■ **Task goal**
Reproduce, character for character, the lines below from the very first one through the line holding "title インストール [76, 7, 1565, 200]", both ends included. Leave the pictures out of your answer.
* start Stored records *
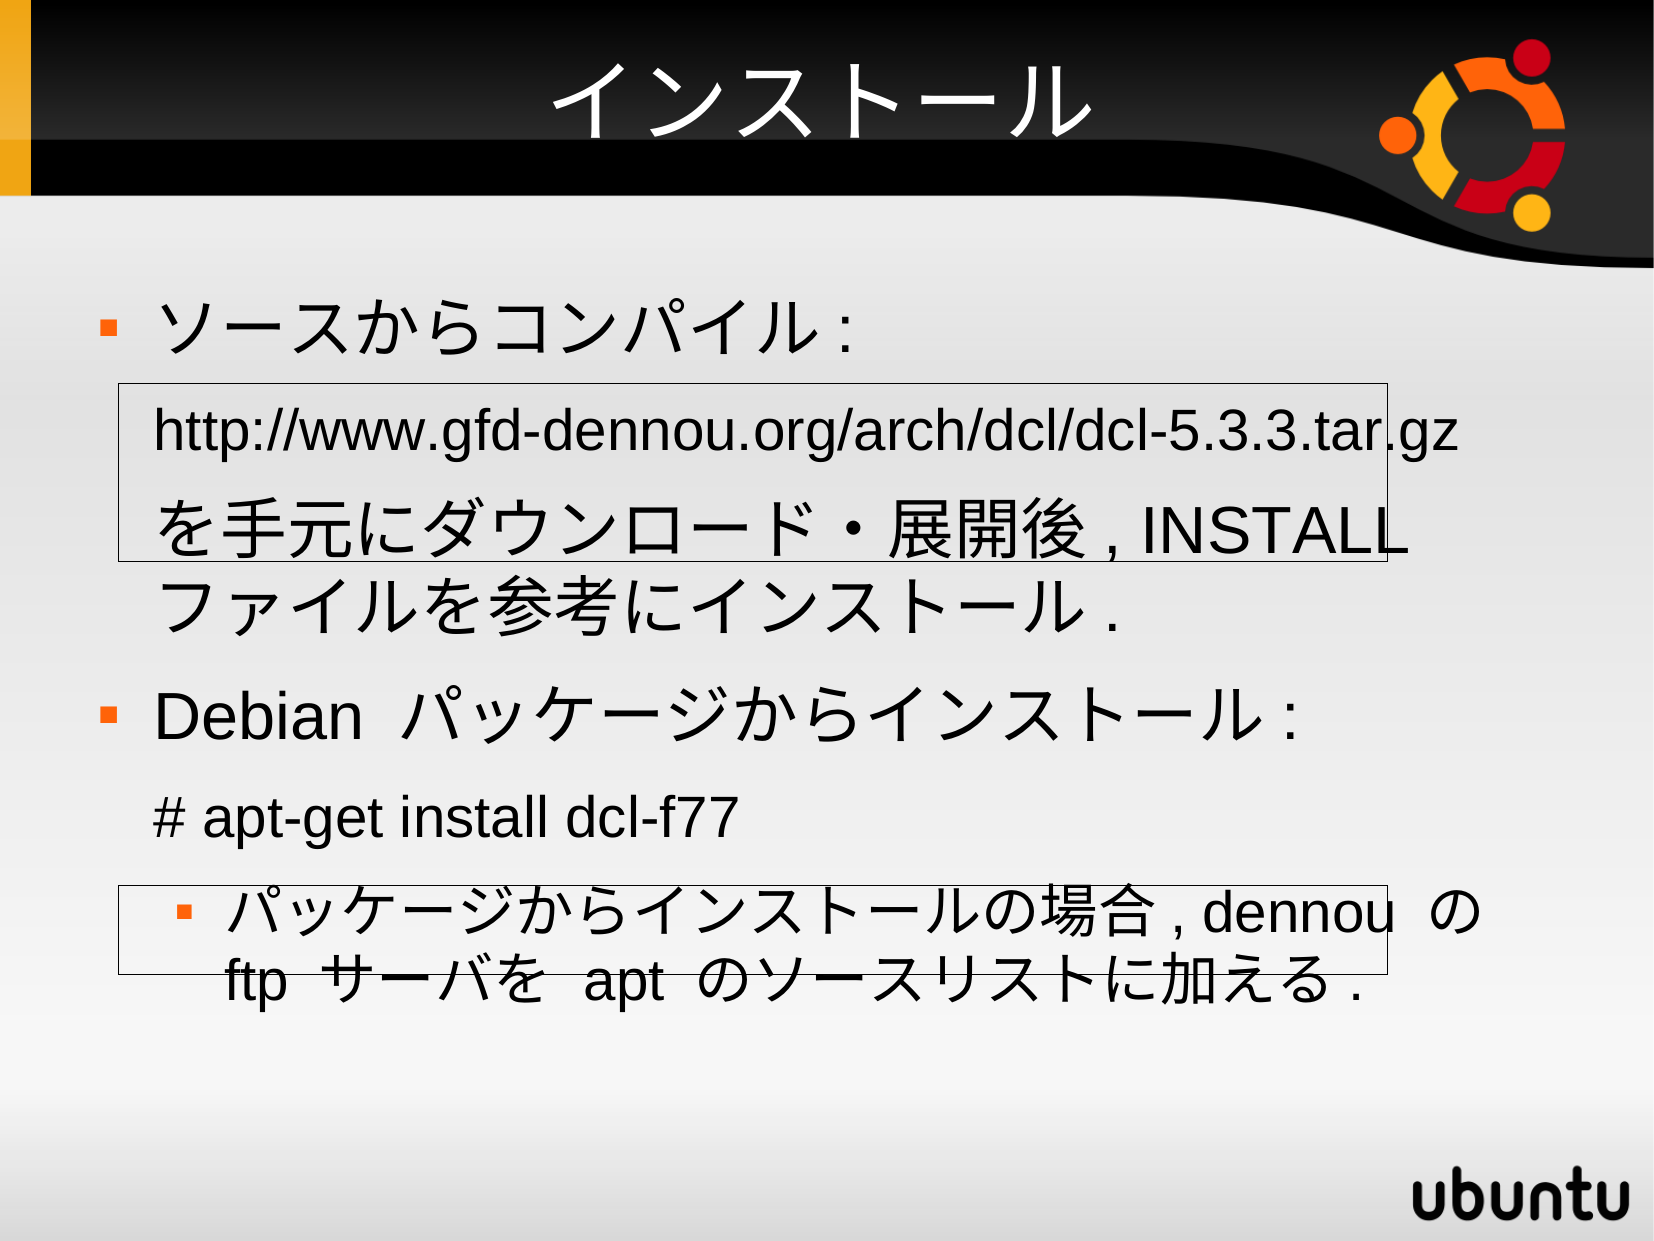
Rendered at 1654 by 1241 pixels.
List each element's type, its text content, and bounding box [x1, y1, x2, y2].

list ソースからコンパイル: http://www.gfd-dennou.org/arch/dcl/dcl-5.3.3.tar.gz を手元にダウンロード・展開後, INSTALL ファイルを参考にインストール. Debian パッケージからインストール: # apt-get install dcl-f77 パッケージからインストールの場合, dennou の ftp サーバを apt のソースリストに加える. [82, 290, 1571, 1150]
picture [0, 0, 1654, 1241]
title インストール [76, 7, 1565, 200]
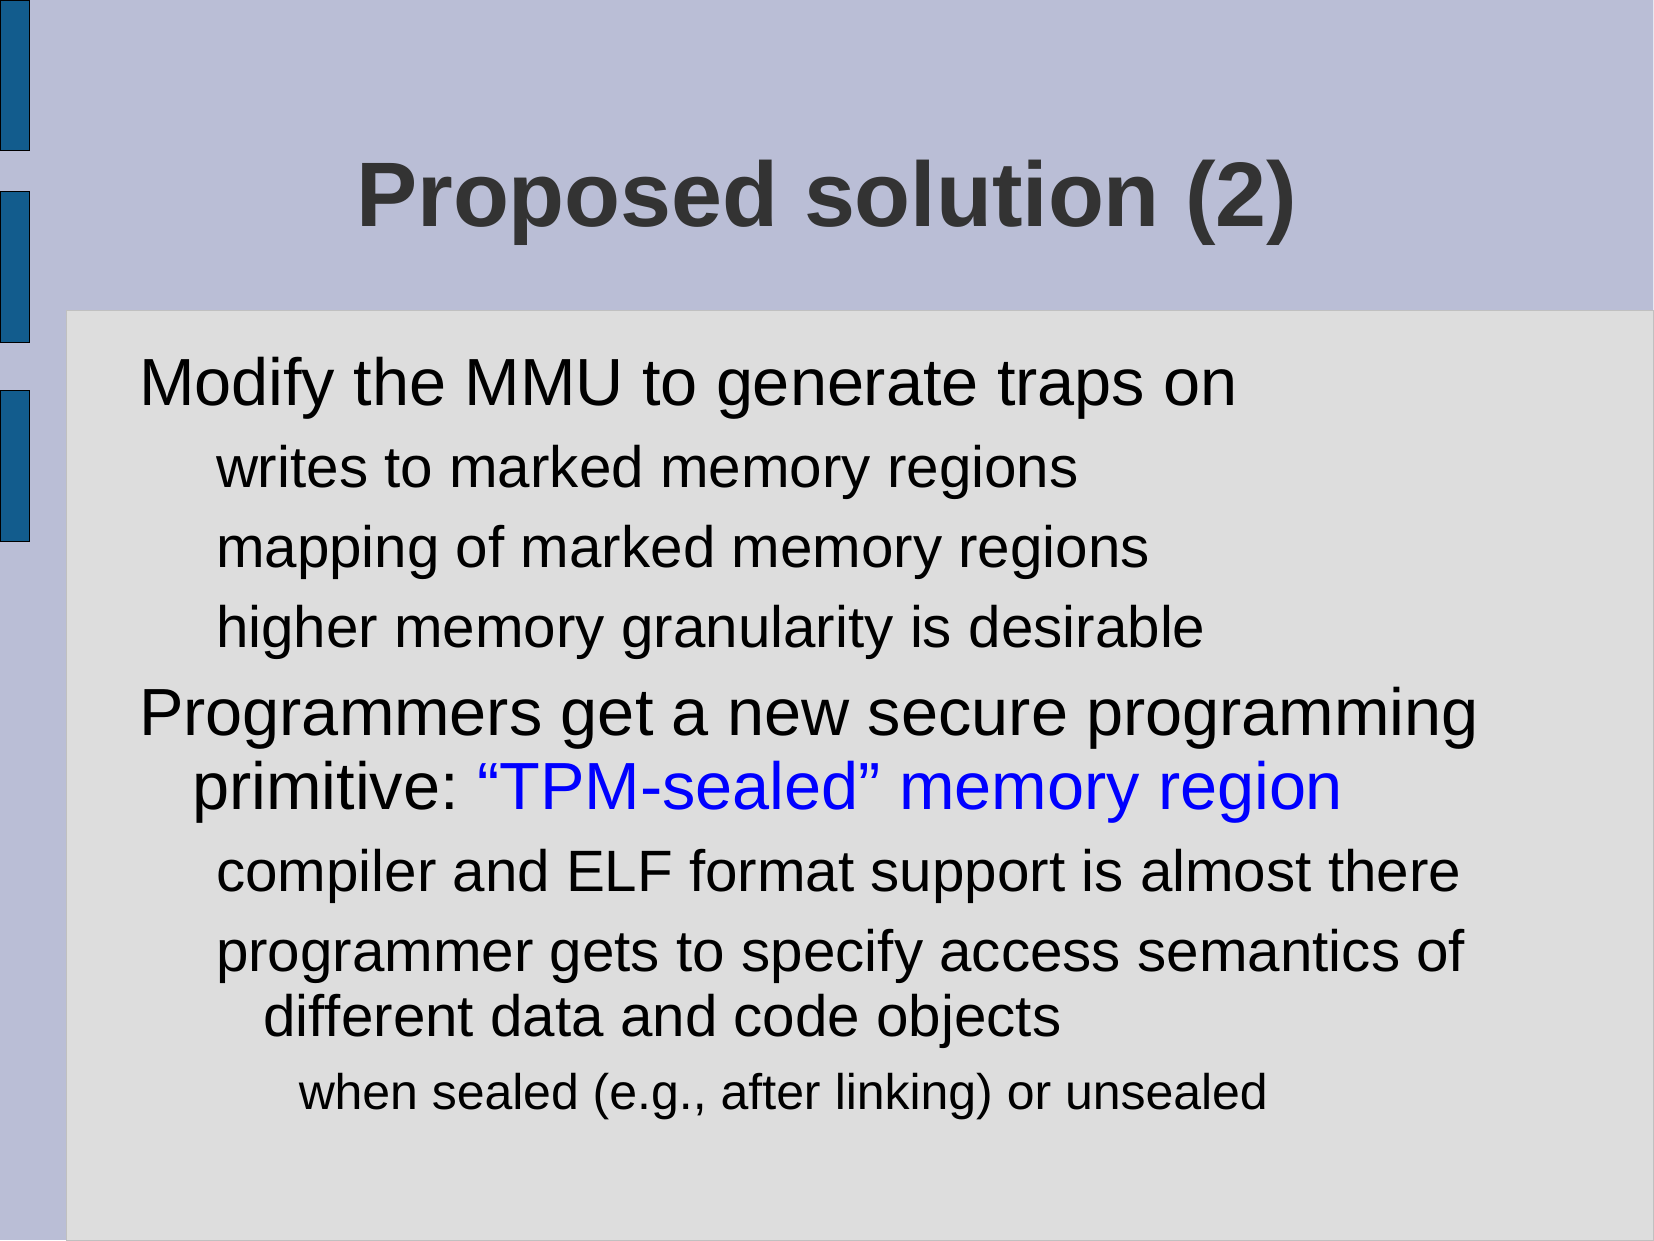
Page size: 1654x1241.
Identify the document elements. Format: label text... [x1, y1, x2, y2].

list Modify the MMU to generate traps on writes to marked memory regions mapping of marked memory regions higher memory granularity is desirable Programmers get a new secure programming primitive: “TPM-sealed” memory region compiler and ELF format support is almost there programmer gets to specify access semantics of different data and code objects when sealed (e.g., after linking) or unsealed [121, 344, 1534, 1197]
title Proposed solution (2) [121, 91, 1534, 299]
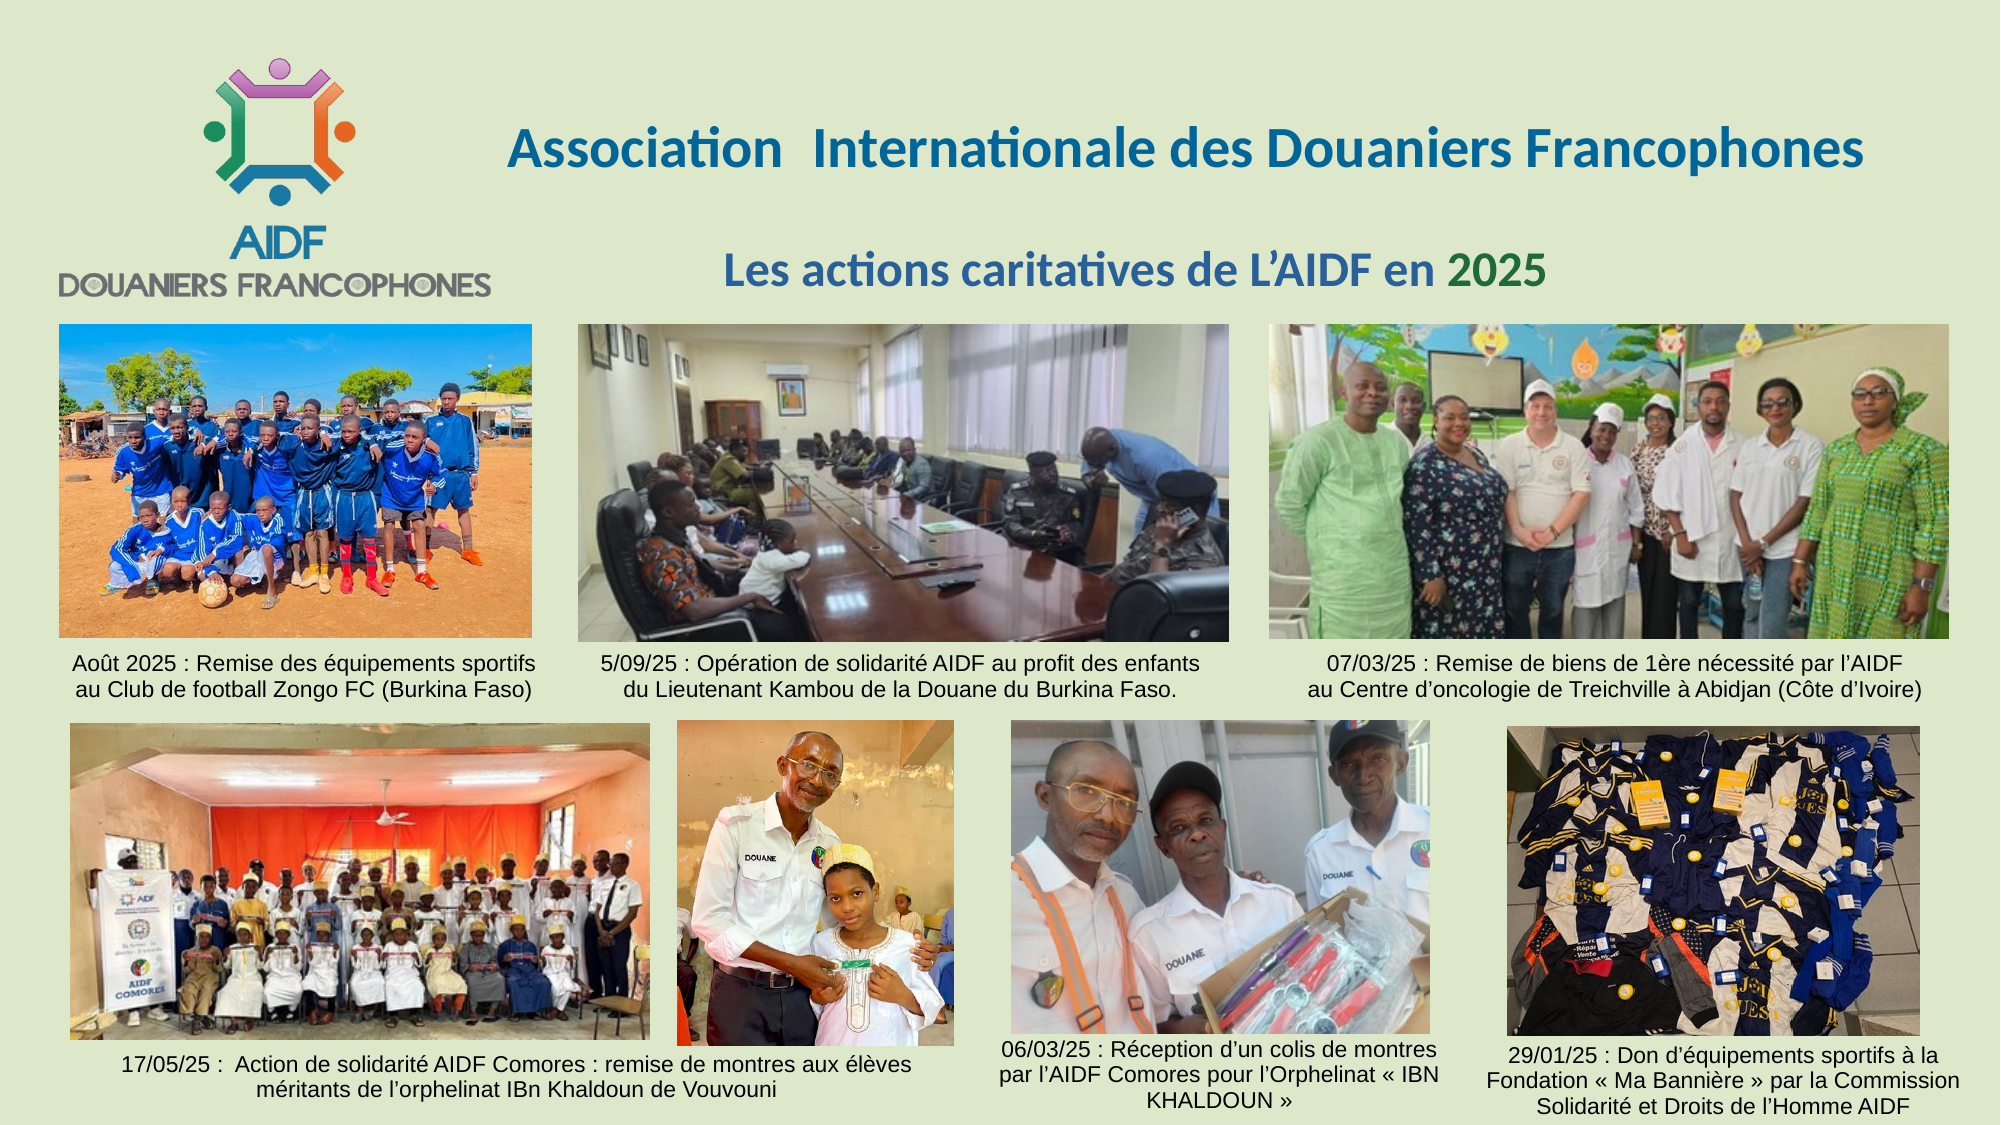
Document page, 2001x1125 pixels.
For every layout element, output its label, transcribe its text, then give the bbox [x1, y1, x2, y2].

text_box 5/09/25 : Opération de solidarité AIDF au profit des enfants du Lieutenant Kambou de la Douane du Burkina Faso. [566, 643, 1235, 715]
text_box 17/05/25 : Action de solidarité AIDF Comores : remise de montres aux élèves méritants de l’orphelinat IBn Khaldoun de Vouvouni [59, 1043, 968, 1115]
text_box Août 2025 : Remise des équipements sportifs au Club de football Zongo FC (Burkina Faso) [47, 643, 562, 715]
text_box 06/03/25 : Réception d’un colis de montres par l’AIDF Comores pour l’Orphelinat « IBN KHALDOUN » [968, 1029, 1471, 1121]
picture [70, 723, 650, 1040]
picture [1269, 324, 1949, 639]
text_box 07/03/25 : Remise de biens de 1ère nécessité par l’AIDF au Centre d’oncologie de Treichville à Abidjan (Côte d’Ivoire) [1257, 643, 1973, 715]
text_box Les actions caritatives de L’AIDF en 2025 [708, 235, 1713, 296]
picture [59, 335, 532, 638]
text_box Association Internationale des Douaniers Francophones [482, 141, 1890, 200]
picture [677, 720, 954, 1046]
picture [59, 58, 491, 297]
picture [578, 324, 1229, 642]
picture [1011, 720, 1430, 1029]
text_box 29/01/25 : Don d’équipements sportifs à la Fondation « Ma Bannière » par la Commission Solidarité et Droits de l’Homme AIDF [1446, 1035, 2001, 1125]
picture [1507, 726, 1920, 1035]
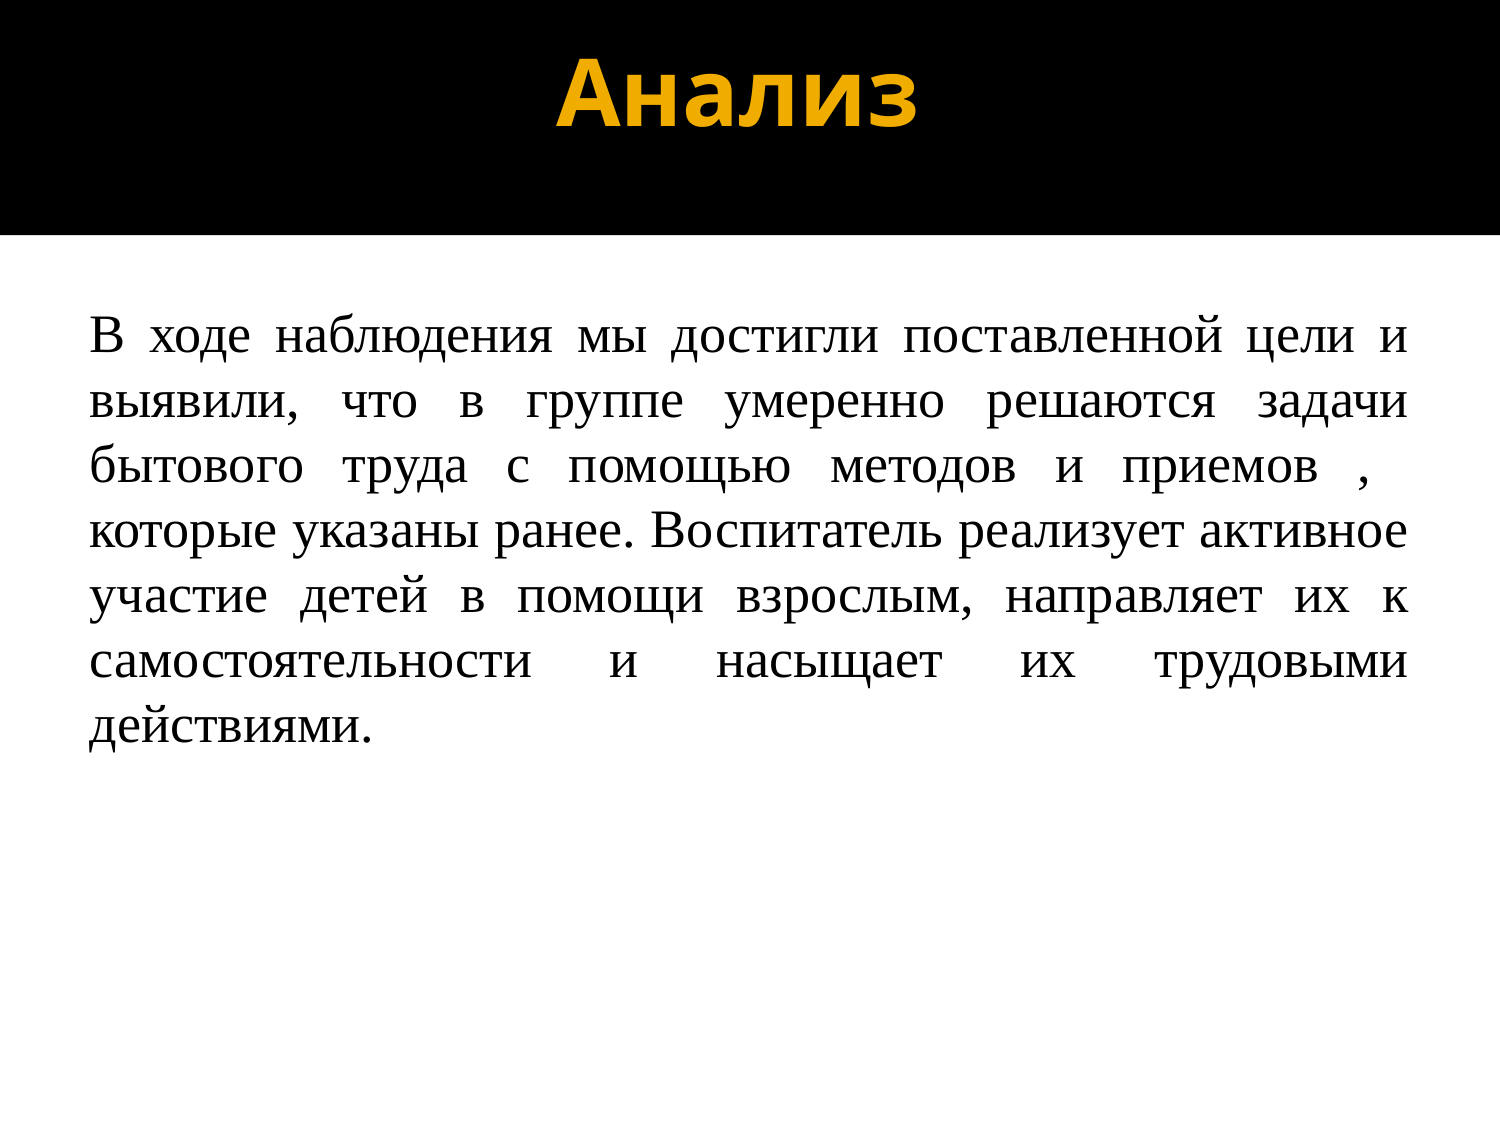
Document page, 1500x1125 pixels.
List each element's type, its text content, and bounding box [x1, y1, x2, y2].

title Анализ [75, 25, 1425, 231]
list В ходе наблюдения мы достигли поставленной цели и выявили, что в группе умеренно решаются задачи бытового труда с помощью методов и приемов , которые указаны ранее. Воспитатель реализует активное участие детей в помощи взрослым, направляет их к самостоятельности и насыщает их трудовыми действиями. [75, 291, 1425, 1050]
* end Stored records *
■ **Solution to the problem**
Rendered at 1654 by 1241 pixels.
List each element's type, its text content, and bounding box [x1, y1, x2, y2].

list ソースからコンパイル: http://www.gfd-dennou.org/arch/dcl/dcl-5.3.3.tar.gz を手元にダウンロード・展開後, INSTALL ファイルを参考にインストール. Debian パッケージからインストール: # apt-get install dcl-f77 パッケージからインストールの場合, dennou の ftp サーバを apt のソースリストに加える. [82, 290, 1571, 1150]
picture [0, 0, 1654, 1241]
title インストール [76, 7, 1565, 200]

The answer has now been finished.